◆ What you have to do ◆
Return the run of lines below that opens with the line containing "M610 576 620" and closes with the line containing "M380 620 392", keeping each one exact.

◆ Data provided ◆
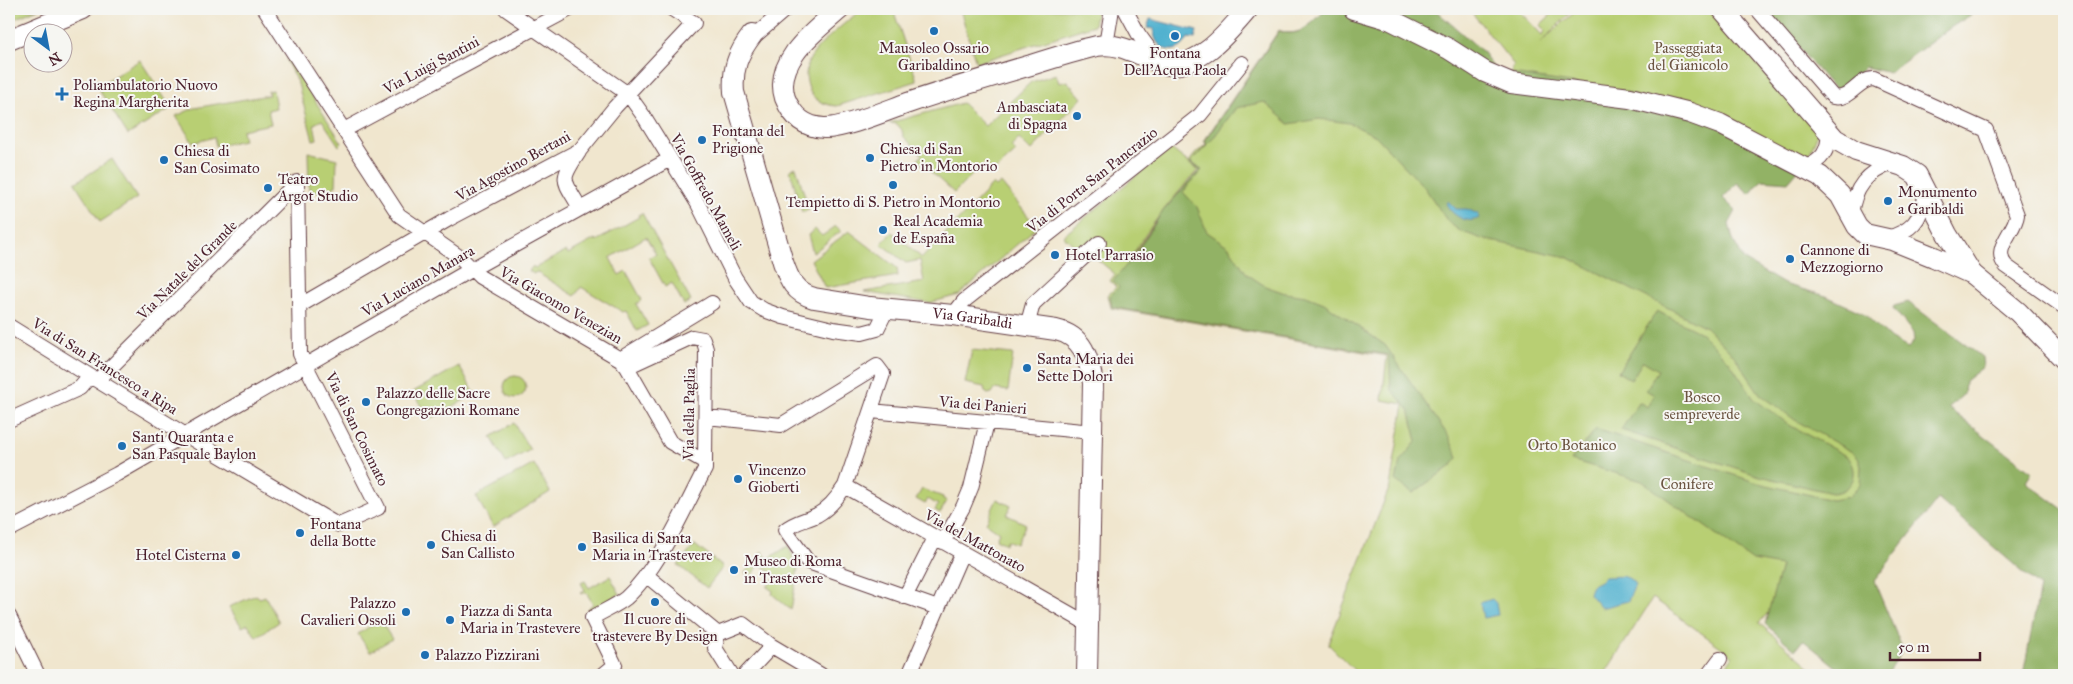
<svg xmlns="http://www.w3.org/2000/svg" width="2073" height="684" viewBox="0 0 2073 684" font-family="'IM FELL Great Primer',serif">
<rect width="100%" height="100%" fill="#f6f6f2"/>
<filter id="ink" filterUnits="userSpaceOnUse"><feTurbulence type="fractalNoise" baseFrequency=".02" numOctaves="2"/><feDisplacementMap in="SourceGraphic" scale="10" xChannelSelector="R" yChannelSelector="G"/><feConvolveMatrix kernelMatrix="1 2 1 2 8 2 1 2 1" color-interpolation-filters="sRGB"/></filter>
<filter id="wash" filterUnits="userSpaceOnUse"><feTurbulence type="fractalNoise" baseFrequency=".0096" numOctaves="4" result="noise"/><feDisplacementMap in="SourceGraphic" scale="20" xChannelSelector="R" yChannelSelector="G"/><feGaussianBlur stdDeviation="1.12" result="paint"/><feColorMatrix in="noise" values="0 0 0 0 0 0 0 0 0 0 0 0 0 0 0 0 0 1.4 0 .05"/><feComposite in="paint" operator="in"/></filter>
<g filter="url(#wash)">
<rect width="100%" height="100%" fill="#f0e6ce"/>
<path fill="#b8cf73" stroke="#81774f" d="M9 9H38L9 21Z
M862 9H893L917 81 837 106C824 105 811 100 808 86 806 79 805 71 808 63 816 44 846 23 862 9Z
M960 9H1097L1094 25 976 63Z
M1469 9H1517L1542 35 1545 31 1540 25 1557 9H1574L1540 43 1578 9H1711L1818 133 1807 160 1512 74V67L1514 65Z
M1310 24 1437 130 1946 409 1759 623 1819 675H1720L1733 656 1653 598 1604 675H1359L1328 644 1390 486 1404 404 1382 400 1387 356 1111 308 1108 295 1116 287 1110 281 1115 274 1086 250H1080L1063 236 1170 148 1198 170C1173 198 1148 227 1131 258L1163 211 1199 171 1188 163 1195 154 1206 144 1204 141 1279 30C1290 35 1301 33 1310 24Z
M288 58 342 143 339 146 322 120 314 124 317 139 313 140 298 84 286 60Z
M140 60 171 108 128 135 97 87Z
M1056 74 1059 83 1067 81 1082 98 1031 151 1019 139 1011 147 1016 152 994 172 984 163 954 193 918 160 922 155 903 136 902 130 897 124 889 123 962 103 985 126 1031 82Z
M273 90 276 108 268 110 271 124 242 130 244 140 216 146 214 137 193 143 176 116 194 108 269 95 268 91Z
M308 152 337 159 336 186 321 194 309 190Z
M112 159 137 198 100 222 75 183Z
M796 167 809 210 802 212 790 170Z
M1001 183 1037 227 959 295 929 303 864 292 924 282 920 260 906 263 881 244 892 232 922 258 993 184 996 187Z
M642 213 691 301 684 305 672 283 665 287 649 258 656 254 646 237 610 258 619 275 626 271 642 300 636 304 648 325 637 331 626 311 623 312 581 287 575 296 536 272 534 274 529 271 533 266 535 268 566 251 568 254 595 239 596 241 639 217 638 215Z
M836 226 841 231 813 253 808 235 815 229 822 236Z
M849 231 897 268 898 276 825 288 811 260Z
M972 350 1013 354 1008 391 995 389 992 393 988 394 985 392 984 387 965 383Z
M459 366 475 394 429 420 413 392Z
M504 387a11 11 0 1 1 22 0a11 11 0 1 1-22 0Z
M514 423 530 450 506 463 491 437Z
M534 464 550 492 493 527 476 496Z
M922 489 943 497V499L947 501 940 513 935 510 938 505 928 499 925 504 916 499Z
M997 499 1011 506 1007 515 1026 524 1016 544 1007 540 1006 544 996 539 999 532 986 523Z
M695 545 723 567 707 588 678 565Z
M788 546 798 568 791 610 772 594 773 591 767 587 776 576 760 564 750 577 745 573 762 551 768 559Z
M610 576 620 594 589 612 587 609 593 604 586 592 581 594 580 593 585 590 581 583 585 581 589 588Z
M256 595 260 598 265 596 279 622 256 637 248 624 242 627 229 607Z
M380 620 392 639 370 652 358 634Z"/>
<path fill="#92b265" stroke="#6e6848" d="M1327 9 1376 18 1397 12 1402 9H1434L1482 51 1495 70 1512 74 1623 91 1807 160 1788 182 1762 180 1750 194 1737 183 1723 198 1736 211 1729 224 1733 240 1744 260 1784 284 1826 296 1863 313 1891 339 1908 348 1914 341 1913 333 1893 308 1894 306 1908 302 1982 357 1983 367 1965 381 1964 394 1948 408 2032 472 2026 482 2064 510V675H2023L2040 587 1938 499 1874 581 1903 650 1887 675H1846L1803 640 1795 650 1765 624 1781 566 1753 561 1642 481 1571 460 1596 429 1758 483 1832 500 1849 497 1860 484 1861 466 1858 458 1852 452 1795 420 1760 394 1735 357 1706 327 1567 257 1482 239 1460 231 1448 222 1425 188 1376 136 1349 123 1319 119 1289 124 1264 102 1236 108 1211 141 1191 162 1202 170 1183 192 1197 207 1207 232 1229 247 1247 274 1265 286 1285 293 1306 296 1324 303 1385 345 1449 437 1458 458 1451 466 1413 493 1396 481 1400 461 1417 441 1409 410 1391 389 1389 355 1112 307 1110 296 1119 287 1113 281 1134 256 1163 211 1200 170 1190 163 1207 144 1205 141 1279 31C1301 39 1312 22 1327 9Z
M1765 9H1980L1950 28 1889 73 1865 67C1856 75 1848 91 1834 89Z
M1657 311 1701 333 1729 361 1754 399 1791 426 1848 457C1861 473 1852 492 1832 493L1760 476 1621 430 1639 402 1647 407 1654 395 1646 390 1658 370 1643 361 1631 380 1618 372Z"/>
<path fill="#50b1cf" stroke="#4d687d" d="M1150 19 1197 31 1195 39 1188 38C1179 58 1153 52 1154 29L1147 28Z
M1448 201 1456 209H1467L1478 214 1479 218C1467 225 1451 215 1446 203Z
M1604 577C1616 577 1629 573 1635 585L1628 601 1601 608 1589 594C1592 580 1597 586 1604 577Z
M1492 599 1496 603 1498 615 1483 618 1480 603Z"/>
</g>
<g filter="url(#ink)">
<g fill="none" stroke-linecap="round" stroke-linejoin="round">
<defs>
<path id="street" d="M265 9 399 215 461 258 480 277 620 359 627 367 670 442 705 462
M506 9 628 94 645 118 698 204 735 278 751 302 764 310 783 317 833 329 862 333 877 329 887 309
M1125 9 1139 35 1158 61
M1757 9 1833 97C1851 101 1858 78 1874 79L1986 130 2017 215C2015 232 1991 249 2006 266L2064 307
M752 35 757 34 786 9
M1106 45 1112 9
M344 130 570 9
M579 152C559 182 563 178 580 208
M1806 167C1823 160 1828 151 1829 133
M1851 215C1854 188 1867 172 1893 163
M1885 239C1912 231 1921 221 1926 193
M299 306 449 219 580 150 615 107 694 23 672 9
M953 315 964 301 1200 115 1242 63
M9 326 184 434 332 522 339 525 378 508 300 354 297 182
M1027 326 1033 304 1099 243
M620 359 712 303
M98 380 297 182
M871 411 1093 432
M707 417 781 425 877 366 883 374 845 486C838 497 828 509 817 515 807 520 794 522 785 530L808 562 938 608
M9 420 80 388 90 376
M845 486 1088 624
M9 530 117 474 472 269 670 159
M943 542 963 507 971 488 987 422
M646 575 718 634
M905 597 935 538
M9 616 38 675
M718 634 743 624 772 646 821 675
M718 634 715 648 732 675
M603 675 615 665 592 618C603 611 616 606 626 598 659 568 684 509 705 469V462L706 349 703 339 692 337 627 367
M745 675 772 646
M909 675 962 553
M1708 675 1720 659"/>
<g id="secondary">
<path d="M840 9C816 30 773 61 785 98 792 116 804 127 824 128 843 129 888 110 908 103 949 89 990 77 1031 65 1053 58 1075 51 1097 46 1115 43 1129 50 1146 57 1153 60 1160 64 1168 65 1201 67 1229 31 1248 9"/>
<path d="M1354 9 1391 20 1449 49 1485 72 1511 83 1630 98 1690 113 1720 124 1820 176 1840 195 1857 226 1865 234 1892 240 1934 257 1972 274 2018 312 2064 359"/>
<path d="M1722 9 1835 139 1856 151 1903 166 1917 175 1947 234 1972 274"/>
<path id="s1" d="M752 35C738 53 732 69 734 92L783 262C789 280 795 293 814 298L870 307 953 315 1056 330C1083 336 1089 358 1093 383L1087 675"/>
<path d="M9 40 83 9"/>
</g>
</defs>
<use href="#street" stroke="#633d43" stroke-width="16"/>
<use href="#secondary" stroke="#633d43" stroke-width="22"/>
<use href="#street" stroke="#fff" stroke-width="14"/>
<use href="#secondary" stroke="#fff" stroke-width="20"/>
</g>
</g>
<g fill="#1f6fb2" stroke="#f6f6f2" stroke-width="2">
<circle cx="934" cy="31" r="5"/>
<circle cx="1175" cy="36" r="5"/>
<path d="M59.5 86.5h5v5h5v5h-5v5h-5v-5h-5v-5h5z"/>
<circle cx="1077" cy="116" r="5"/>
<circle cx="702" cy="140" r="5"/>
<circle cx="870" cy="158" r="5"/>
<circle cx="164" cy="160" r="5"/>
<circle cx="893" cy="185" r="5"/>
<circle cx="268" cy="188" r="5"/>
<circle cx="1888" cy="201" r="5"/>
<circle cx="883" cy="230" r="5"/>
<circle cx="1055" cy="255" r="5"/>
<circle cx="1790" cy="259" r="5"/>
<circle cx="1027" cy="368" r="5"/>
<circle cx="366" cy="402" r="5"/>
<circle cx="122" cy="446" r="5"/>
<circle cx="738" cy="479" r="5"/>
<circle cx="300" cy="533" r="5"/>
<circle cx="431" cy="545" r="5"/>
<circle cx="582" cy="547" r="5"/>
<circle cx="236" cy="555" r="5"/>
<circle cx="734" cy="570" r="5"/>
<circle cx="655" cy="602" r="5"/>
<circle cx="406" cy="612" r="5"/>
<circle cx="450" cy="620" r="5"/>
<circle cx="425" cy="655" r="5"/>
</g>
<g text-anchor="middle" dominant-baseline="central" stroke-width="4" stroke-linejoin="round" paint-order="stroke">
<g font-size="15" fill="#4a1f2b" stroke="#f6f6f2" text-anchor="start">
<text x="934" y="48" text-anchor="middle">Mausoleo Ossario<tspan x="934" dy="17">Garibaldino</tspan></text>
<text x="1175" y="53" text-anchor="middle">Fontana<tspan x="1175" dy="17">Dell'Acqua Paola</tspan></text>
<text x="73" y="85">Poliambulatorio Nuovo<tspan x="73" dy="17">Regina Margherita</tspan></text>
<text x="1067" y="107" text-anchor="end">Ambasciata<tspan x="1067" dy="17">di Spagna</tspan></text>
<text x="712" y="131">Fontana del<tspan x="712" dy="17">Prigione</tspan></text>
<text x="880" y="149">Chiesa di San<tspan x="880" dy="17">Pietro in Montorio</tspan></text>
<text x="174" y="151">Chiesa di<tspan x="174" dy="17">San Cosimato</tspan></text>
<text x="278" y="179">Teatro<tspan x="278" dy="17">Argot Studio</tspan></text>
<text x="1898" y="192">Monumento<tspan x="1898" dy="17">a Garibaldi</tspan></text>
<text x="893" y="202" text-anchor="middle">Tempietto di S. Pietro in Montorio</text>
<text x="893" y="221">Real Academia<tspan x="893" dy="17">de España</tspan></text>
<text x="1800" y="250">Cannone di<tspan x="1800" dy="17">Mezzogiorno</tspan></text>
<text x="1065" y="255">Hotel Parrasio</text>
<text x="1037" y="359">Santa Maria dei<tspan x="1037" dy="17">Sette Dolori</tspan></text>
<text x="376" y="393">Palazzo delle Sacre<tspan x="376" dy="17">Congregazioni Romane</tspan></text>
<text x="132" y="437">Santi Quaranta e<tspan x="132" dy="17">San Pasquale Baylon</tspan></text>
<text x="748" y="470">Vincenzo<tspan x="748" dy="17">Gioberti</tspan></text>
<text x="310" y="524">Fontana<tspan x="310" dy="17">della Botte</tspan></text>
<text x="441" y="536">Chiesa di<tspan x="441" dy="17">San Callisto</tspan></text>
<text x="592" y="538">Basilica di Santa<tspan x="592" dy="17">Maria in Trastevere</tspan></text>
<text x="226" y="555" text-anchor="end">Hotel Cisterna</text>
<text x="744" y="561">Museo di Roma<tspan x="744" dy="17">in Trastevere</tspan></text>
<text x="396" y="603" text-anchor="end">Palazzo<tspan x="396" dy="17">Cavalieri Ossoli</tspan></text>
<text x="460" y="611">Piazza di Santa<tspan x="460" dy="17">Maria in Trastevere</tspan></text>
<text x="655" y="619" text-anchor="middle">Il cuore di<tspan x="655" dy="17">trastevere By Design</tspan></text>
<text x="435" y="655">Palazzo Pizzirani</text>
</g>
<g font-size="15" fill="#6b5441" stroke="#f6f6f2">
<text x="1688" y="48">Passeggiata<tspan x="1688" dy="17">del Gianicolo</tspan></text>
<text x="1702" y="397">Bosco<tspan x="1702" dy="17">sempreverde</tspan></text>
<text x="1572" y="445">Orto Botanico</text>
<text x="1687" y="484">Conifere</text>
</g>
<g font-size="15" fill="#4a1f2b" stroke="#f6f6f2">
<text transform="translate(431 65) rotate(-28)">Via Luigi Santini</text>
<text transform="translate(513 166) rotate(-29)">Via Agostino Bertani</text>
<text transform="translate(1092 180) rotate(-38)">Via di Porta San Pancrazio</text>
<text transform="translate(706 192) rotate(61)">Via Goffredo Mameli</text>
<text transform="translate(187 270) rotate(-45)">Via Natale del Grande</text>
<text transform="translate(418 281) rotate(-30)">Via Luciano Manara</text>
<text transform="translate(561 305) rotate(30)">Via Giacomo Venezian</text>
<text stroke="none"><textPath href="#s1" startOffset="448">Via Garibaldi</textPath></text>
<text transform="translate(105 366) rotate(32)">Via di San Francesco a Ripa</text>
<text transform="translate(983 405) rotate(5)">Via dei Panieri</text>
<text transform="translate(689 414) rotate(-89)">Via della Paglia</text>
<text transform="translate(357 429) rotate(64)">Via di San Cosimato</text>
<text transform="translate(975 541) rotate(29)">Via del Mattonato</text>
</g>
</g>
<rect width="2073" height="684" fill="none" stroke="#f6f6f2" stroke-width="30"/>
<g transform="translate(48 48) rotate(148)"><circle r="24" fill="#f6f6f2" stroke="#b1a0a2"/>
<path d="M0-4L9 19L0 12L-9 19Z" fill="#1f6fb2"/>
<text y="-8" font-size="14" font-weight="bold" text-anchor="middle" fill="#4a1f2b">N</text>
</g>
<path d="M1890 652v8h90v-8" fill="none" stroke="#4a1f2b" stroke-width="2.5"/>
<text x="1898" y="652" font-size="15" fill="#4a1f2b" stroke="#f6f6f2" stroke-width="4" paint-order="stroke">50 m</text>
</svg>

◆ Written reply ◆
M610 576 620 594 589 612 587 609 593 604 586 592 581 594 580 593 585 590 581 583 585 581 589 588Z
M256 595 260 598 265 596 279 622 256 637 248 624 242 627 229 607Z
M380 620 392 639 370 652 358 634Z"/>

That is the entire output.